Adam swallowed. “I—”
Jeff could feel his brother wavering. “Come on, Adam. Tonight. You’ve got to do it tonight.”
Adam’s temper, usually held perfectly in check, suddenly flared. “If you’re so hot for it to happen, why don’t you do it yourself?” he demanded.
Jeff said nothing, his mind racing. They’d already talked it out, spent hours arguing about it. And Adam had agreed that he was the one w
ho should go. Now he was trying to back out, losing his nerve at the last minute.
Well, it wasn’t going to happen. It had all been planned, all been decided, and this time Adam wasn’t going to chicken out at the last minute. “You’re going to do it,” Jeff finally said, his voice dropping to a furious whisper that sent a chill through Adam. “If you don’t do it, I’ll kill you myself, Adam. I’ll figure out a way so no one will know it was me. And I’ll make sure it hurts. Is that what you want me to do? Do you want me to hurt you?”
Adam shrank back in his chair. “No,” he breathed. “And I’m not saying I’m not going to do it. I just—”
Jeff didn’t let him finish. Instead, he kept talking to his brother, browbeating him, convincing him, putting his own thoughts into Adam’s mind, just as he had since they were old enough to talk.
At last, as always, Adam nodded.
“Okay,” he said, his face pale. “I’ll do it tonight.

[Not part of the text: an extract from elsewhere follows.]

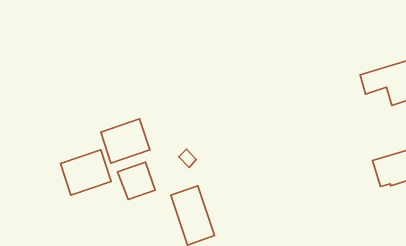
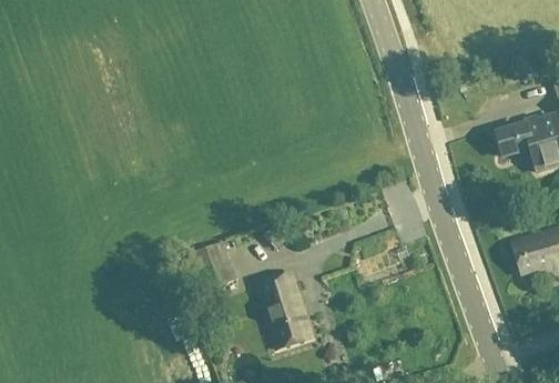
building: [101,119,150,163] -> none
building: [60,150,111,195] -> none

So just leave me alone, and let me get ready, all right?”
“You swear you’re going to do it?” Jeff demanded.
Adam held up both his hands, intertwining his fingers with his brother’s, in the way they had ever since they were little more than toddlers. It was a gesture that meant one of them had made an unbreakable promise to the other. “Swear,” he said.
Jeff finally smiled, but there was no kindness in it. “Okay.” He started out of the room, then paused at the door.

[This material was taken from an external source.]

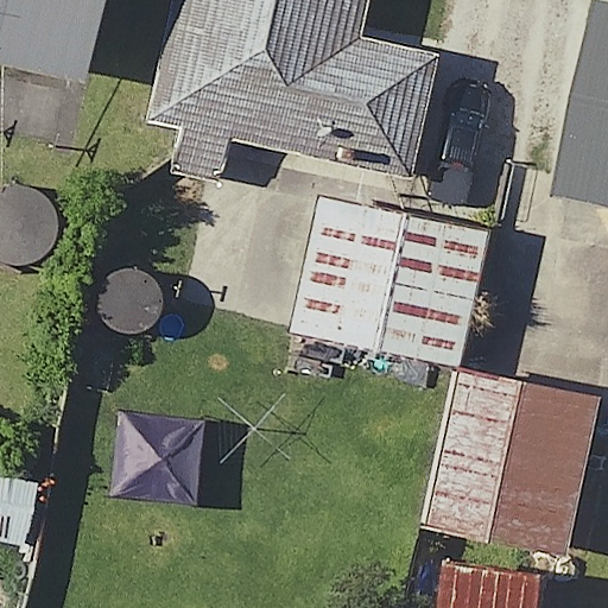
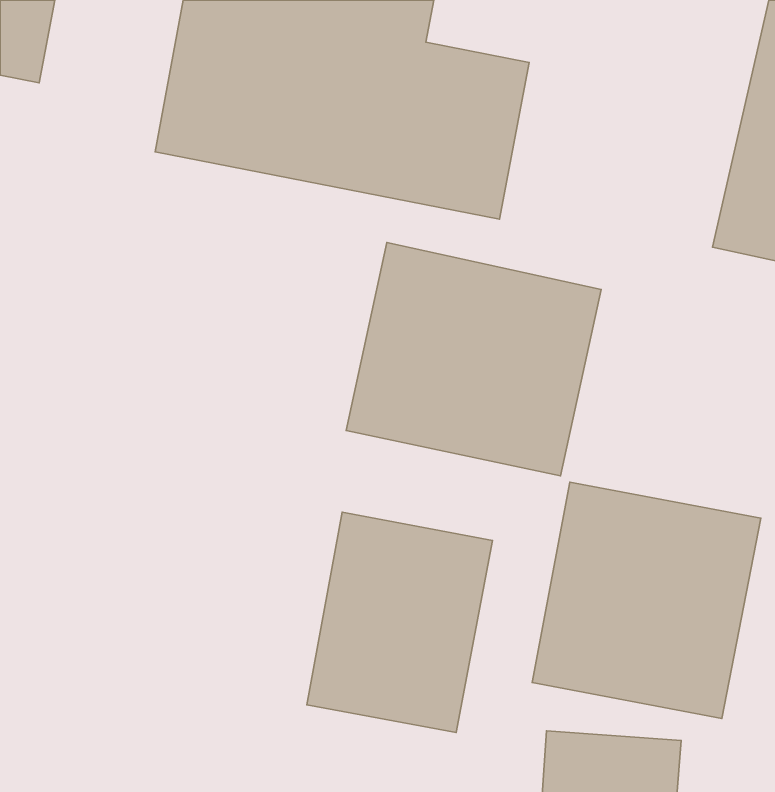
building: none -> [307,512,492,733]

He looked back at his brother, his eyes devoid of emotion. “Afterward, I’m going to take your leather jacket. Okay?”
Adam shrugged. “If I don’t wear it when I go,” he said. “Anyway, tomorrow you can take anything you want. It’ll probably be here.”

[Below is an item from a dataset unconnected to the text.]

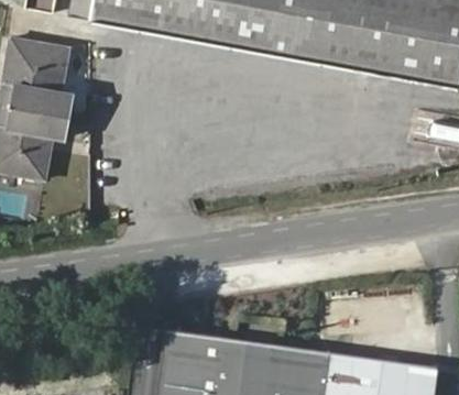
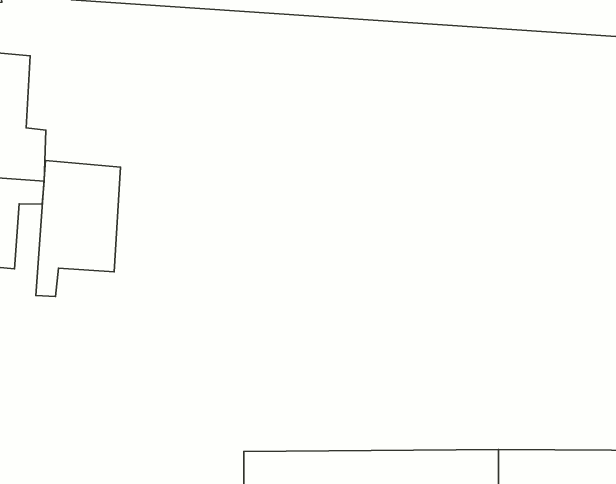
building: none -> [36,160,120,296]

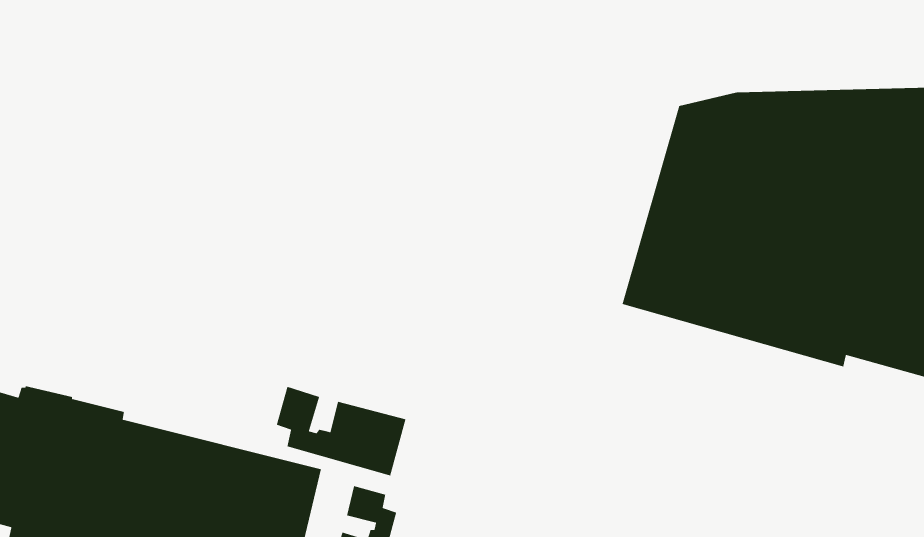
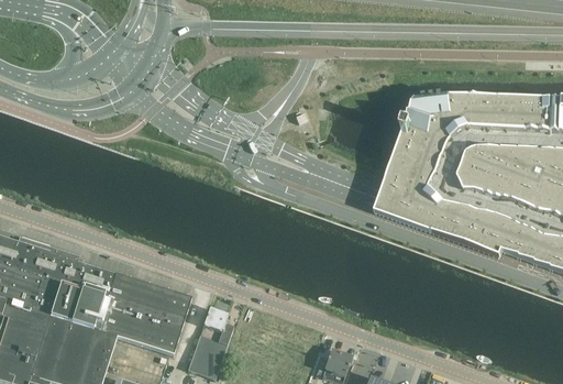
building: [276,386,407,477] -> none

Jeff paused for another moment, then spoke once more. “Just make sure you leave it. See ya.” Then he was gone, and Adam was alone in his room.
“Yeah,” Adam replied. “See ya.”
But he wondered: Would he really ever see his brother again?
Probably not.
But what did it matter?
What, really, did anything matter?
After all, he couldn’t ever remember having been really happy, not on a single day of his life. For every day of his life, Jeff had always been there, thinking for him, making up his mind for him, telling him what to do.